If so use it, but allow for the price to be manually entered. (Changed)
If manually entered then create a new record for that item for that customer. (Time Stamp)
If the item has not been sold to that customer before then use the retail price list and save as new entry and any standard discount that customer may receive at the time. (Time Stamp)
(The standard discount for that customer can vary over time.)
Apply any tax that may or may not be applicable to that item for that customer.
(The tax for that item for that customer could vary over time.)
Total calculated price for that item * quantity and display the result for that item.
Sum the Totals for items and display as invoice total.
I hope I got the explanation correct…it has been awhile.
This works just fine, at the invoice level, because everything that can be calculated is calculated every time the invoice is viewed. Normalization is complete as far as I know.
Then they wanted an aging summary form and that’s when the Ritz hit the fan.
(For those that don’t know, an aging summary form shows outstanding dept distributed over some time frame. Typically columns on a continuous form spread dept as Current, C + 30, C + 60, C + 90 days…And they have a form footer that shows the totals of dept distribution from all customers.)
The form took around ten seconds to display but the totals on the footer of the form were not available for around 70 seconds.
This might be normalized but the delay is not what the customer wants.
Solution…de-normalize the invoice table.
When something, in this case an invoice, is normalized and calculated then the results should be correct…and they were.
(To the cent and with no exceptions… after all, that is the point of normalization in the first place.)
So if the results of normalization are always correct then there can be no error in saving the calculated results.
Now that we have a saved absolutely correct value that stems from normalization we can use it.
The aging summary form does not need to redo all the calculations but simply look at the total on the invoices.
Result was a drop in time from 70 seconds, to display the form footer results, to less than 1 second overall.
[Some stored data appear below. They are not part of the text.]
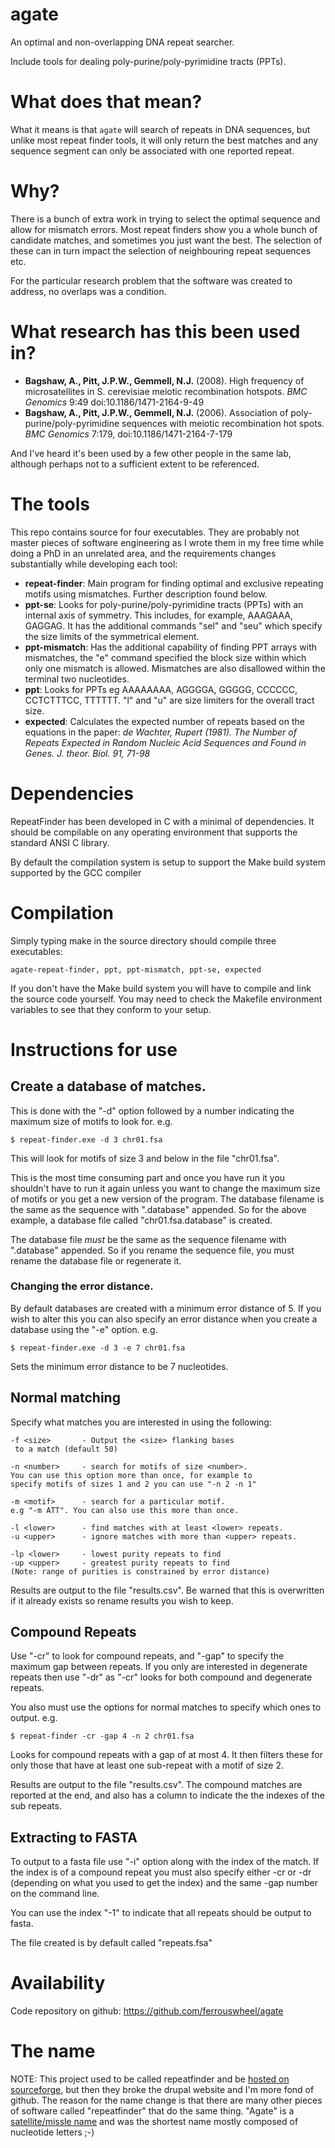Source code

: agate
=====

An optimal and non-overlapping DNA repeat searcher.

Include tools for dealing poly-purine/poly-pyrimidine tracts (PPTs).

# What does that mean?

What it means is that `agate` will search of repeats in DNA sequences, but
unlike most repeat finder tools, it will only return the best matches and any
sequence segment can only be associated with one reported repeat.

# Why?

There is a bunch of extra work in trying to select the optimal sequence and
allow for mismatch errors. Most repeat finders show you a whole bunch of
candidate matches, and sometimes you just want the best. The selection of these
can in turn impact the selection of neighbouring repeat sequences etc.

For the particular research problem that the software was created
to address, no overlaps was a condition.

# What research has this been used in?

- **Bagshaw, A., Pitt, J.P.W., Gemmell, N.J.** (2008). High frequency of
  microsatellites in S. cerevisiae meiotic recombination hotspots. _BMC
  Genomics_ 9:49 doi:10.1186/1471-2164-9-49
- **Bagshaw, A., Pitt, J.P.W., Gemmell, N.J.** (2006). Association of
  poly-purine/poly-pyrimidine sequences with meiotic recombination hot spots.
  _BMC Genomics_ 7:179, doi:10.1186/1471-2164-7-179

And I've heard it's been used by a few other people in the same lab, although
perhaps not to a sufficient extent to be referenced.

# The tools

This repo contains source for four executables. They are probably not master
pieces of software engineering as I wrote them in my free time while doing
a PhD in an unrelated area, and the requirements changes substantially while
developing each tool:

- **repeat-finder**: Main program for finding optimal and exclusive repeating
  motifs using mismatches. Further description found below.
- **ppt-se**: Looks for poly-purine/poly-pyrimidine tracts (PPTs) with an
  internal axis of symmetry.  This includes, for example, AAAGAAA, GAGGAG. It
  has the additional commands "sel" and "seu" which specify the size limits of
  the symmetrical element.
- **ppt-mismatch**: Has the additional capability of finding PPT arrays with
  mismatches, the "e" command specified the block size within which only one
  mismatch is allowed. Mismatches are also disallowed within the terminal two
  nucleotides.
- **ppt**: Looks for PPTs eg AAAAAAAA, AGGGGA, GGGGG, CCCCCC, CCTCTTTCC,
  TTTTTT. "l" and "u" are size limiters for the overall tract size.
- **expected**: Calculates the expected number of repeats based on the
  equations in the paper: _de Wachter, Rupert (1981). The Number of Repeats
  Expected in Random Nucleic Acid Sequences and Found in Genes.  J. theor.
  Biol. 91, 71-98_

# Dependencies

RepeatFinder has been developed in C with a minimal of dependencies.
It should be compilable on any operating environment that supports
the standard ANSI C library.

By default the compilation system is setup to support the Make build
system supported by the GCC compiler

# Compilation

Simply typing make in the source directory should compile three executables:

    agate-repeat-finder, ppt, ppt-mismatch, ppt-se, expected

If you don't have the Make build system you will have to compile and link the
source code yourself. You may need to check the Makefile environment variables
to see that they conform to your setup.

# Instructions for use

## Create a database of matches.

This is done with the "-d" option followed by a number indicating the maximum
size of motifs to look for. e.g.

    $ repeat-finder.exe -d 3 chr01.fsa

This will look for motifs of size 3 and below in the file "chr01.fsa".

This is the most time consuming part and once you have run it you shouldn't
have to run it again unless you want to change the maximum size of motifs or
you get a new version of the program.  The database filename is the same as the
sequence with ".database" appended. So for the above example, a database file
called "chr01.fsa.database" is created.

The database file *must* be the same as the sequence filename with ".database"
appended. So if you rename the sequence file, you must rename the database file
or regenerate it.

### Changing the error distance.

By default databases are created with a minimum error distance of 5.  If you
wish to alter this you can also specify an error distance when you create
a database using the "-e" option. e.g.

    $ repeat-finder.exe -d 3 -e 7 chr01.fsa

Sets the minimum error distance to be 7 nucleotides.

## Normal matching

Specify what matches you are interested in using the following:

```
-f <size>       - Output the <size> flanking bases
 to a match (default 50)
 
-n <number>     - search for motifs of size <number>.
You can use this option more than once, for example to
specify motifs of sizes 1 and 2 you can use "-n 2 -n 1"

-m <motif>      - search for a particular motif.
e.g "-m ATT". You can also use this more than once.

-l <lower>      - find matches with at least <lower> repeats.
-u <upper>      - ignore matches with more than <upper> repeats.

-lp <lower>     - lowest purity repeats to find
-up <upper>     - greatest purity repeats to find
(Note: range of purities is constrained by error distance)
```

Results are output to the file "results.csv". Be warned that this is
overwritten if it already exists so rename results you wish to keep.

## Compound Repeats

Use "-cr" to look for compound repeats, and "-gap" to specify the maximum gap
between repeats. If you only are interested in degenerate repeats then use
"-dr" as "-cr" looks for both compound and degenerate repeats.

You also must use the options for normal matches to specify which ones to
output. e.g.

    $ repeat-finder -cr -gap 4 -n 2 chr01.fsa

Looks for compound repeats with a gap of at most 4.  It then filters these for
only those that have at least one sub-repeat with a motif of size 2.

Results are output to the file "results.csv". The compound matches are reported
at the end, and also has a column to indicate the the indexes of the sub
repeats.

## Extracting to FASTA

To output to a fasta file use "-i" option along with the index of the match. If
the index is of a compound repeat you must also specify either -cr or -dr
(depending on what you used to get the index) and the same -gap number on the
command line.

You can use the index "-1" to indicate that all repeats should be output to
fasta.

The file created is by default called "repeats.fsa"

# Availability

Code repository on github: https://github.com/ferrouswheel/agate

# The name

NOTE: This project used to be called repeatfinder and be [hosted on
sourceforge](http://repeatfinder.sf.net), but then they broke the drupal website
and I'm more fond of github. The reason for the name change is that there are
many other pieces of software called "repeatfinder" that do the same thing.
"Agate" is a [satellite/missle name](http://planet4589.org/space/misc/names.html)
and was the shortest name mostly composed of nucleotide letters ;-)

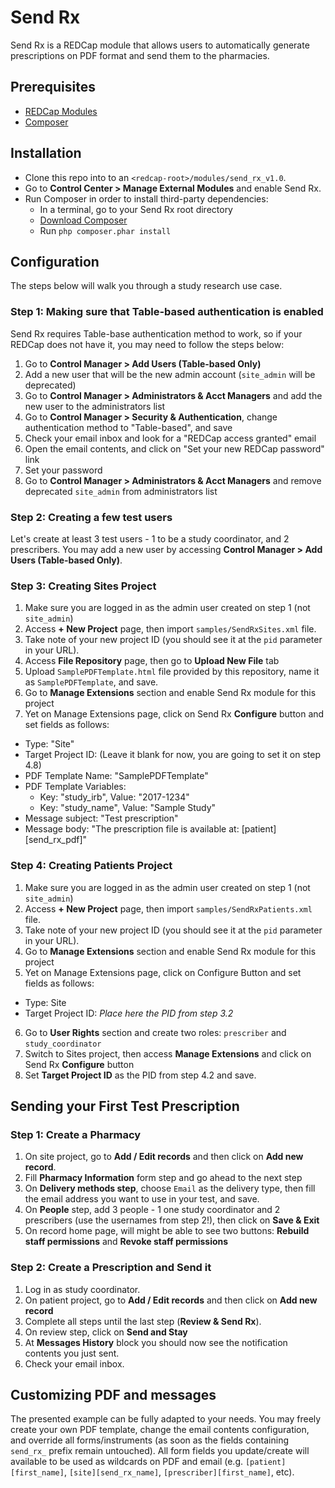 # Send Rx

Send Rx is a REDCap module that allows users to automatically generate prescriptions on PDF format and send them to the pharmacies.


## Prerequisites
- [REDCap Modules](https://github.com/vanderbilt/redcap-external-modules)
- [Composer](https://getcomposer.org/)


## Installation
- Clone this repo into to an `<redcap-root>/modules/send_rx_v1.0`.
- Go to **Control Center > Manage External Modules** and enable Send Rx.
- Run Composer in order to install third-party dependencies:
  - In a terminal, go to your Send Rx root directory
  - [Download Composer](https://getcomposer.org/download/)
  - Run `php composer.phar install`

## Configuration
The steps below will walk you through a study research use case.

### Step 1: Making sure that Table-based authentication is enabled
Send Rx requires Table-base authentication method to work, so if your REDCap does not have it, you may need to follow the steps below:
1. Go to **Control Manager > Add Users (Table-based Only)**
2. Add a new user that will be the new admin account (`site_admin` will be deprecated)
3. Go to **Control Manager > Administrators & Acct Managers** and add the new user to the administrators list
4. Go to **Control Manager > Security & Authentication**, change authentication method to "Table-based", and save
5. Check your email inbox and look for a "REDCap access granted" email
6. Open the email contents, and click on "Set your new REDCap password" link
7. Set your password
8. Go to **Control Manager > Administrators & Acct Managers** and remove deprecated `site_admin` from administrators list


### Step 2: Creating a few test users
Let's create at least 3 test users - 1 to be a study coordinator, and 2 prescribers. You may add a new user by accessing **Control Manager > Add Users (Table-based Only)**.


### Step 3: Creating Sites Project
1. Make sure you are logged in as the admin user created on step 1 (not `site_admin`)
2. Access **+ New Project** page, then import `samples/SendRxSites.xml` file.
3. Take note of your new project ID (you should see it at the `pid` parameter in your URL).
4. Access **File Repository** page, then go to **Upload New File** tab
5. Upload `SamplePDFTemplate.html` file provided by this repository, name it as `SamplePDFTemplate`, and save.
6. Go to **Manage Extensions** section and enable Send Rx module for this project
7. Yet on Manage Extensions page, click on Send Rx **Configure** button and set fields as follows:
  - Type: "Site"
  - Target Project ID: (Leave it blank for now, you are going to set it on step 4.8)
  - PDF Template Name: "SamplePDFTemplate"
  - PDF Template Variables:
    - Key: "study_irb", Value: "2017-1234"
    - Key: "study_name", Value: "Sample Study"
  - Message subject: "Test prescription"
  - Message body: "The prescription file is available at: [patient][send_rx_pdf]"


### Step 4: Creating Patients Project
1. Make sure you are logged in as the admin user created on step 1 (not `site_admin`)
2. Access **+ New Project** page, then import `samples/SendRxPatients.xml` file.
3. Take note of your new project ID (you should see it at the `pid` parameter in your URL).
4. Go to **Manage Extensions** section and enable Send Rx module for this project
5. Yet on Manage Extensions page, click on Configure Button and set fields as follows:
  - Type: Site
  - Target Project ID: _Place here the PID from step 3.2_
6. Go to **User Rights** section and create two roles: `prescriber` and `study_coordinator`
7. Switch to Sites project, then access **Manage Extensions** and click on Send Rx **Configure** button
8. Set **Target Project ID** as the PID from step 4.2 and save.


## Sending your First Test Prescription

### Step 1: Create a Pharmacy
1. On site project, go to **Add / Edit records** and then click on **Add new record**.
2. Fill **Pharmacy Information** form step and go ahead to the next step
3. On **Delivery methods step**, choose `Email` as the delivery type, then fill the email address you want to use in your test, and save.
4. On **People** step, add 3 people - 1 one study coordinator and 2 prescribers (use the usernames from step 2!), then click on **Save & Exit**
5. On record home page, will might be able to see two buttons: **Rebuild staff permissions** and **Revoke staff permissions**

### Step 2: Create a Prescription and Send it
1. Log in as study coordinator.
2. On patient project, go to **Add / Edit records** and then click on **Add new record**
3. Complete all steps until the last step (**Review & Send Rx**).
5. On review step, click on **Send and Stay**
6. At **Messages History** block you should now see the notification contents you just sent.
7. Check your email inbox.


## Customizing PDF and messages

The presented example can be fully adapted to your needs. You may freely create your own PDF template, change the email contents configuration, and override all forms/instruments (as soon as the fields containing `send_rx_` prefix remain untouched). All form fields you update/create will available to be used as wildcards on PDF and email (e.g. `[patient][first_name]`, `[site][send_rx_name]`, `[prescriber][first_name]`, etc).
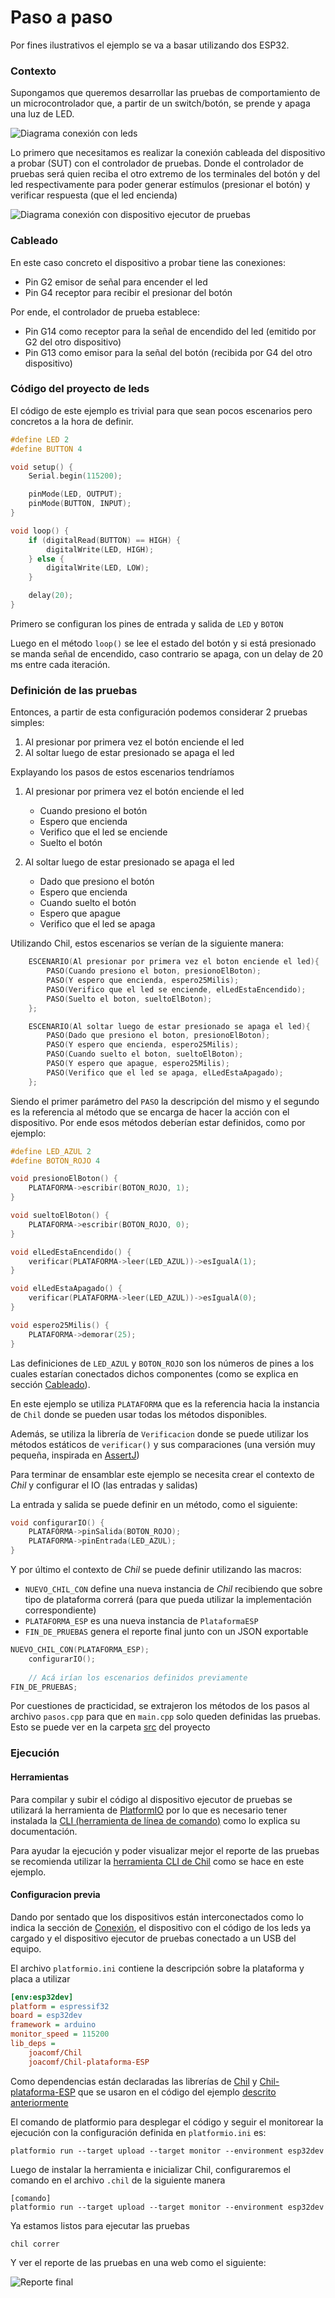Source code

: # Paso a paso

Por fines ilustrativos el ejemplo se va a basar utilizando dos ESP32.

### Contexto
Supongamos que queremos desarrollar las pruebas de comportamiento de un microcontrolador que, a partir de un switch/botón, se prende y apaga una luz de LED.

![](./imagenes/diagrama-conexion-leds.png "Diagrama conexión con leds")

Lo primero que necesitamos es realizar la conexión cableada del dispositivo a probar (SUT) con el controlador de pruebas. Donde el controlador de pruebas será quien reciba el otro extremo de los terminales del botón y del led respectivamente para poder generar estímulos (presionar el botón) y verificar respuesta (que el led encienda)

![](./imagenes/diagrama-conexion-sut.png "Diagrama conexión con dispositivo ejecutor de pruebas")


### Cableado
En este caso concreto el dispositivo a probar tiene las conexiones:
- Pin G2 emisor de señal para encender el led
- Pin G4 receptor para recibir el presionar del botón

Por ende, el controlador de prueba establece:
- Pin G14 como receptor para la señal de encendido del led (emitido por G2 del otro dispositivo)
- Pin G13 como emisor para la señal del botón (recibida por G4 del otro dispositivo)

### Código del proyecto de leds
El código de este ejemplo es trivial para que sean pocos escenarios pero concretos a la hora de definir.

```c++
#define LED 2
#define BUTTON 4

void setup() {
    Serial.begin(115200);

    pinMode(LED, OUTPUT);
    pinMode(BUTTON, INPUT);
}

void loop() {
    if (digitalRead(BUTTON) == HIGH) {
        digitalWrite(LED, HIGH);
    } else {
        digitalWrite(LED, LOW);
    }

    delay(20);
}
```
Primero se configuran los pines de entrada y salida de `LED` y `BOTON`

Luego en el método `loop()` se lee el estado del botón y si está presionado se manda señal de encendido, caso contrario se apaga, con un delay de 20 ms entre cada iteración.

### Definición de las pruebas
Entonces, a partir de esta configuración podemos considerar 2 pruebas simples:
1. Al presionar por primera vez el botón enciende el led
2. Al soltar luego de estar presionado se apaga el led

Explayando los pasos de estos escenarios tendríamos
1. Al presionar por primera vez el botón enciende el led
    - Cuando presiono el botón
    - Espero que encienda
    - Verifico que el led se enciende
    - Suelto el botón

2. Al soltar luego de estar presionado se apaga el led
   - Dado que presiono el botón
   - Espero que encienda
   - Cuando suelto el botón
   - Espero que apague
   - Verifico que el led se apaga

Utilizando Chil, estos escenarios se verían de la siguiente manera:
```c++
    ESCENARIO(Al presionar por primera vez el boton enciende el led){
        PASO(Cuando presiono el boton, presionoElBoton);
        PASO(Y espero que encienda, espero25Milis);
        PASO(Verifico que el led se enciende, elLedEstaEncendido);
        PASO(Suelto el boton, sueltoElBoton);
    };

    ESCENARIO(Al soltar luego de estar presionado se apaga el led){
        PASO(Dado que presiono el boton, presionoElBoton);
        PASO(Y espero que encienda, espero25Milis);
        PASO(Cuando suelto el boton, sueltoElBoton);
        PASO(Y espero que apague, espero25Milis);
        PASO(Verifico que el led se apaga, elLedEstaApagado);
    };
```
Siendo el primer parámetro del `PASO` la descripción del mismo y el segundo es la referencia al método que se encarga de hacer la acción con el dispositivo. Por ende esos métodos deberían estar definidos, como por ejemplo:

```c++
#define LED_AZUL 2
#define BOTON_ROJO 4

void presionoElBoton() {
    PLATAFORMA->escribir(BOTON_ROJO, 1);
}

void sueltoElBoton() {
    PLATAFORMA->escribir(BOTON_ROJO, 0);
}

void elLedEstaEncendido() {
    verificar(PLATAFORMA->leer(LED_AZUL))->esIgualA(1);
}

void elLedEstaApagado() {
    verificar(PLATAFORMA->leer(LED_AZUL))->esIgualA(0);
}

void espero25Milis() {
    PLATAFORMA->demorar(25);
}
```
Las definiciones de `LED_AZUL` y `BOTON_ROJO` son los números de pines a los cuales estarían conectados dichos componentes (como se explica en sección [Cableado](#cableado)).

En este ejemplo se utiliza `PLATAFORMA` que es la referencia hacia la instancia de `Chil` donde se pueden usar todas los métodos disponibles.

Además, se utiliza la librería de `Verificacion` donde se puede utilizar los métodos estáticos de `verificar()` y sus comparaciones (una versión muy pequeña, inspirada en [AssertJ](http://joel-costigliola.github.io/assertj/))

Para terminar de ensamblar este ejemplo se necesita crear el contexto de *Chil* y configurar el IO (las entradas y salidas)

La entrada y salida se puede definir en un método, como el siguiente:
```c++
void configurarIO() {
    PLATAFORMA->pinSalida(BOTON_ROJO);
    PLATAFORMA->pinEntrada(LED_AZUL);
}
```

Y por último el contexto de *Chil* se puede definir utilizando las macros:
- `NUEVO_CHIL_CON` define una nueva instancia de *Chil* recibiendo que sobre tipo de plataforma correrá (para que pueda utilizar la implementación correspondiente)
- `PLATAFORMA_ESP` es una nueva instancia de `PlataformaESP`
- `FIN_DE_PRUEBAS` genera el reporte final junto con un JSON exportable

```c++
NUEVO_CHIL_CON(PLATAFORMA_ESP);
    configurarIO();
    
    // Acá irían los escenarios definidos previamente
FIN_DE_PRUEBAS;
```

Por cuestiones de practicidad, se extrajeron los métodos de los pasos al archivo `pasos.cpp` para que en `main.cpp` solo queden definidas las pruebas. Esto se puede ver en la carpeta [src](pruebas/src) del proyecto

### Ejecución

#### Herramientas
Para compilar y subir el código al dispositivo ejecutor de pruebas se utilizará la herramienta de [PlatformIO](https://platformio.org/) por lo que es necesario tener instalada la [CLI (herramienta de línea de comando)](https://docs.platformio.org/en/latest/core/index.html) como lo explica su documentación.

Para ayudar la ejecución y poder visualizar mejor el reporte de las pruebas se recomienda utilizar la [herramienta CLI de Chil](../../herramientas/README.md) como se hace en este ejemplo.

#### Configuracion previa

Dando por sentado que los dispositivos están interconectados como lo indica la sección de [Conexión](#cableado), el dispositivo con el código de los leds ya cargado y el dispositivo ejecutor de pruebas conectado a un USB del equipo.

El archivo `platformio.ini` contiene la descripción sobre la plataforma y placa a utilizar
```ini
[env:esp32dev]
platform = espressif32
board = esp32dev
framework = arduino
monitor_speed = 115200
lib_deps =
    joacomf/Chil
    joacomf/Chil-plataforma-ESP
```

Como dependencias están declaradas las librerías de [Chil](https://registry.platformio.org/libraries/joacomf/Chil) y [Chil-plataforma-ESP](https://registry.platformio.org/libraries/joacomf/Chil-plataforma-ESP) que se usaron en el código del ejemplo [descrito anteriormente](#código-del-proyecto-de-leds)

El comando de platformio para desplegar el código y seguir el monitorear la ejecución con la configuración definida en `platformio.ini` es:
```shell
platformio run --target upload --target monitor --environment esp32dev
```

Luego de instalar la herramienta e inicializar Chil, configuraremos el comando en el archivo `.chil` de la siguiente manera
```
[comando]
platformio run --target upload --target monitor --environment esp32dev
```

Ya estamos listos para ejecutar las pruebas
```shell
chil correr
```

Y ver el reporte de las pruebas en una web como el siguiente:

![Reporte final](./imagenes/reporte-final.png "Reporte final")

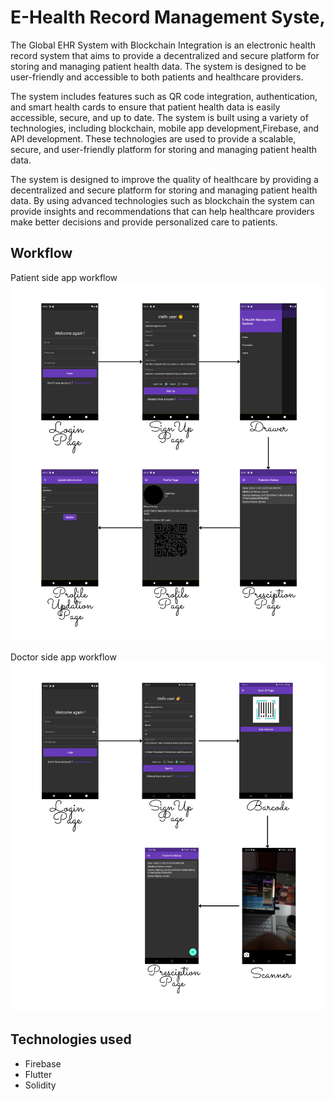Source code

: # E-Health Record Management Syste,

The Global EHR System with Blockchain Integration is an electronic health record system that aims to provide a decentralized and secure platform for storing and managing patient health data. The system is designed to be user-friendly and accessible to both patients and healthcare providers.                                                        
                                                                                                                                                                                 
The system includes features such as QR code integration, authentication, and smart health cards to ensure that patient health data is easily accessible, secure, and up to date. The system is built using a variety of technologies, including blockchain, mobile app development,Firebase, and API development. These technologies are used to provide
a scalable, secure, and user-friendly platform for storing and managing patient health data.                                                                                   

The system is designed to improve the quality of healthcare by providing a decentralized and secure platform for storing and managing patient health data. By using advanced technologies such as blockchain the system can provide insights and recommendations that can help healthcare providers make better decisions and provide personalized care
to patients.

## Workflow
Patient side app workflow
![Patient workflow](https://github.com/Samihan15/E-health-record-management/blob/main/assets/Patient%20flow.png)

Doctor side app workflow
![Doctor workflow](https://github.com/Samihan15/E-health-record-management/blob/main/assets/Admin%20flow.png)

## Technologies used
* Firebase
* Flutter
* Solidity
In other words, that which was normalized was a dog to open…that which was de-normalized was what the customer paid for and it was accurate.
But I will make some stress on this point…
One should not, and in fact can not, de-normalize until it is normalized.
It must be done correctly from the very start.
(The source code was purchased by my customer and is therefore not generally available.)
Hi Chris,
Here the calculations to which you are referring Chris done directly on the form. I'm wondering what performance difference there might have been if the calculations were performed in a query and the form bound to the query. Certainly 70 seconds is an incredible delay and I can understand how that would be unacceptable to your customer.
You make an excellent point when you
Oagree that sometimes de-normalization is necessary but stress that the decision to de-normalize should not be taken lightly or with less than full awareness that it is being done and why.
G’day Glenn.
From memory some of the calculations were done in queries, the rest were done in VBA.
It was much too complex for me to do the entire calculations in queries.
Also I must add…the bailing out to VBA does incur a time penalty but in tests, not as much as one may think.
In any case 70:1 proves the worth of looking elsewhere even if the result is technically undesirable. It is not due to doing it in a query or VBA. It is due to not doing it at all...the fastest code is the code that is not executed. That point seems a trifle to me but to re-calculate a certainty is a waste of time.
The source code is the customers and can not be published. I can no longer read it because it was written in A2K and I now only have A97. In any case it would not compile backwards to A97 because it used conditional formatting.